Если бы выяснилось, что у этого нелепого существа вместо мозга ядро грецкого ореха, а вместо сердца комок каучука, доктор Штерн удивился бы куда меньше, чем если бы ему описали последующие события. Легче было представить на посту рейхсканцлера госпитального дворника или его метлу, чем вообразить главой Германии маленького ефрейтора.
В ноябре восемнадцатого имя Адольф Гитлер абсолютно ничего не значило.
Когда пришло известие о капитуляции Германии, Гитлер уже выздоравливал, но вдруг стал жаловался на слепоту, изводил своими воплями соседей по палате.
У доктора Штерна этот ефрейтор вызывал отвращение и жалость. Первое он считал недопустимым для врача, а насчет второго врал себе. Не жалость это была, а любопытство, амбиции, очередная проверка своих сил: справлюсь или не справлюсь?
Доктор Штерн помнил каждую мелочь того серого ноябрьского дня. Когда его вызвали к больному ефрейтору, он оставил на столе в ординаторской недописанное письмо своей невесте Эльзе, рядом лежала ее фотография. Конечно, он должен был вернуться и убрать это от посторонних глаз. Но он спешил к больному. Доктор Штерн образца восемнадцатого года никак не мог услышать сквозь глухую толщу будущих десятилетий тихий голос нынешнего доктора Штерна: «Остановись, не ври себе!»
Бред Гитлера имел ярко выраженную параноидную форму: «Темные силы, всемирный заговор». В таких случаях бесполезно разубеждать, обращаться к логике и здравому смыслу. Больной ничего не воспринимает вне круга своих бредовых идей, и вести диалог приходится внутри этого круга, на языке, доступном больному. Вылечить все равно нельзя, но успокоить можно.
На очередной волне воплей о гибели Германии доктор Штерн произнес: «Вот вы ее и спасете, Адольф». Больной вытаращил глаза, вцепился в его руку, пробормотал: «Да, о да! Я спасу Германию» – и затих, к великому облегчению соседей по палате.

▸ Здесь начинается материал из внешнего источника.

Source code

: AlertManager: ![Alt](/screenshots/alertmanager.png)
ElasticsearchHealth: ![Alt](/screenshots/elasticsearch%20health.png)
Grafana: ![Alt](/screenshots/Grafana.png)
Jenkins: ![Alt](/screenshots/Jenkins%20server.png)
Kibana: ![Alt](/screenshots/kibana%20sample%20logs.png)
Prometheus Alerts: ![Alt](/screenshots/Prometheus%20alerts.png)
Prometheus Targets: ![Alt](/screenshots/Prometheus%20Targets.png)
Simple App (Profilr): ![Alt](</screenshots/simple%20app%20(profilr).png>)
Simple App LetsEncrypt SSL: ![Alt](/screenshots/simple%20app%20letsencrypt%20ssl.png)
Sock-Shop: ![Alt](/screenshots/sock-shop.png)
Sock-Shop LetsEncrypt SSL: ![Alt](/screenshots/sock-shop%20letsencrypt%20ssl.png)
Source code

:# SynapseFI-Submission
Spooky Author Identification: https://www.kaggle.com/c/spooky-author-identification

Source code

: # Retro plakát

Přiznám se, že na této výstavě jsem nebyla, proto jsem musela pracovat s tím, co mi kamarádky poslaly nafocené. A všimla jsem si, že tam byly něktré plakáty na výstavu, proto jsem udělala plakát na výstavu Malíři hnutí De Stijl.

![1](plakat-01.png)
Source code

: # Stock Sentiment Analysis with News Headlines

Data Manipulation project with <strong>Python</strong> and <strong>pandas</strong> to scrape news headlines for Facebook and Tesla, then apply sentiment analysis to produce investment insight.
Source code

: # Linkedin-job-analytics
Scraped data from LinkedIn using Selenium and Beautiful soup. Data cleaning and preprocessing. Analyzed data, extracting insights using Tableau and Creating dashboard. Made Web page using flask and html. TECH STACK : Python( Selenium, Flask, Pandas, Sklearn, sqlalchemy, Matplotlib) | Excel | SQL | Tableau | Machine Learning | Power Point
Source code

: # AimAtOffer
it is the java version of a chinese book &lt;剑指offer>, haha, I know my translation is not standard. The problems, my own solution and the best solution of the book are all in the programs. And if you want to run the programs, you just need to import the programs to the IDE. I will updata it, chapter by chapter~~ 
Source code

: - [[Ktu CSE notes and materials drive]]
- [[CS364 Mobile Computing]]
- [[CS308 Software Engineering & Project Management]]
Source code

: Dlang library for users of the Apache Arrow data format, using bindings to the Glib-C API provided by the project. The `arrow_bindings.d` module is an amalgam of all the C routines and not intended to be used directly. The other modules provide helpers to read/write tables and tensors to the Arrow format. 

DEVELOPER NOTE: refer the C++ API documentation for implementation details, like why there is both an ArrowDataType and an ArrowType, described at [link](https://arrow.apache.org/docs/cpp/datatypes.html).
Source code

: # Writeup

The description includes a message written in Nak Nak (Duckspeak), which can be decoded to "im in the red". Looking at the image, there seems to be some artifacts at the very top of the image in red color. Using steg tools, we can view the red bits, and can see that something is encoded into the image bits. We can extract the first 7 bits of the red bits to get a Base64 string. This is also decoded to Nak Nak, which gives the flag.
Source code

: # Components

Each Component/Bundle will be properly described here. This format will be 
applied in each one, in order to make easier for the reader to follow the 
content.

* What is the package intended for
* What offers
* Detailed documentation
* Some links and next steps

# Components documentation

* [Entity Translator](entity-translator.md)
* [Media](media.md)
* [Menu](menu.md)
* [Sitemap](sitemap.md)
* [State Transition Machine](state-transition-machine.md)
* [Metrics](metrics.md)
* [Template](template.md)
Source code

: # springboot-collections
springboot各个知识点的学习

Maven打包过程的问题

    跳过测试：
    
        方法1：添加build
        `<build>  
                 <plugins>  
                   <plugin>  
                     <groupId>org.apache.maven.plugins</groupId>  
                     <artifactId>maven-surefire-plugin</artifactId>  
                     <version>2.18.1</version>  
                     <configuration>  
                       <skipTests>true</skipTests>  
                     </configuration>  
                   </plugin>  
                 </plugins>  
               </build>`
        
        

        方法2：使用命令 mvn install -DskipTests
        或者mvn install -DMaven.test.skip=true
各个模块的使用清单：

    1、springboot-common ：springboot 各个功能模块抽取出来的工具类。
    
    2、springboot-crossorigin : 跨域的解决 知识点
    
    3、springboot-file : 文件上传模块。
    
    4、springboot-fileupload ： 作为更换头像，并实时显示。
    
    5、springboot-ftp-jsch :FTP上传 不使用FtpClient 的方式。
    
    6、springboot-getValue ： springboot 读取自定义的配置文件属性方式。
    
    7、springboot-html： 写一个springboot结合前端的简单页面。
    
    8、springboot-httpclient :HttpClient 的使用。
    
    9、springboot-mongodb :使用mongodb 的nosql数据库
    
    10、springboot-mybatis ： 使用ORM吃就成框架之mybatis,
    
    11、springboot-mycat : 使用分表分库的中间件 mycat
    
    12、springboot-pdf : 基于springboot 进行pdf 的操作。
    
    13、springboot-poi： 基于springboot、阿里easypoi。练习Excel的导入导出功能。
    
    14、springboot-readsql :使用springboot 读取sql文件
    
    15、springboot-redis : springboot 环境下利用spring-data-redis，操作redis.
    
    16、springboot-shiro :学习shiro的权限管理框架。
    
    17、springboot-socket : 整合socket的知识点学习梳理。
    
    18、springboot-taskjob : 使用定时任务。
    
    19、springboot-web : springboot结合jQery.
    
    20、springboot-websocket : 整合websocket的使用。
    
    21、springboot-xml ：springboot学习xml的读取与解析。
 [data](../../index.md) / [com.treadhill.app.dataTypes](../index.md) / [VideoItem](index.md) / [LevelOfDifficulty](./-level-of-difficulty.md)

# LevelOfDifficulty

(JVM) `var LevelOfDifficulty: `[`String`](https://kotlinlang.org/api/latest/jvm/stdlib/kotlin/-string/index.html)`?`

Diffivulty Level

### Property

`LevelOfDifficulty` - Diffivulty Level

Доктор Штерн не сделал ничего особенного, он использовал элементарный терапевтический прием, описанный в любом учебнике психиатрии, но ничтожный эпизод кувалдой ударил по его жизни. В тот момент он не почувствовал удара, не заметил трещину. Она медленно, неумолимо росла и еще лет десять не давала о себе знать, а потом расколола жизнь на две неравные части.
После войны Карл Штерн вернулся домой, женился на Эльзе, у них родились сыновья, Отто и Макс. Он умел лечить тяжелые психические расстройства, алкоголизм, наркоманию при помощи мягкой психотерапии. Вначале среди его пациентов каждый второй был членом нацистской партии, потом остались только они, причем самые высокопоставленные, вплоть до морфиниста Геринга.
Доктор Штерн превратился в придворного врача нацистов. Они хорошо платили, а ему надо было кормить семью.
Гитлер не забыл прозорливого доктора из госпиталя в Посевалке, рассказал о нем своему обожателю Гессу, и тот назвал Карла Штерна «посвященным в великую тайну». Когда у фюрера случались истерические припадки, когда он катался по полу и грыз ковер, к нему привозили доктора, посвященного в тайну. Припадки были фальшивыми и лечение – фальшивым. Карл Штерн исполнял роль статиста в бесконечном ритуальном действе, делал значительное лицо, произносил магические тексты.
Все это слишком далеко зашло. Попробуй скажи Герингу: «Вы мерзавец, я больше лечить вас не желаю, подыхайте от морфия и ожирения, чем скорее, тем лучше. И к вашему фюреру я не поеду, пусть он подавится ковром и заткнется навеки».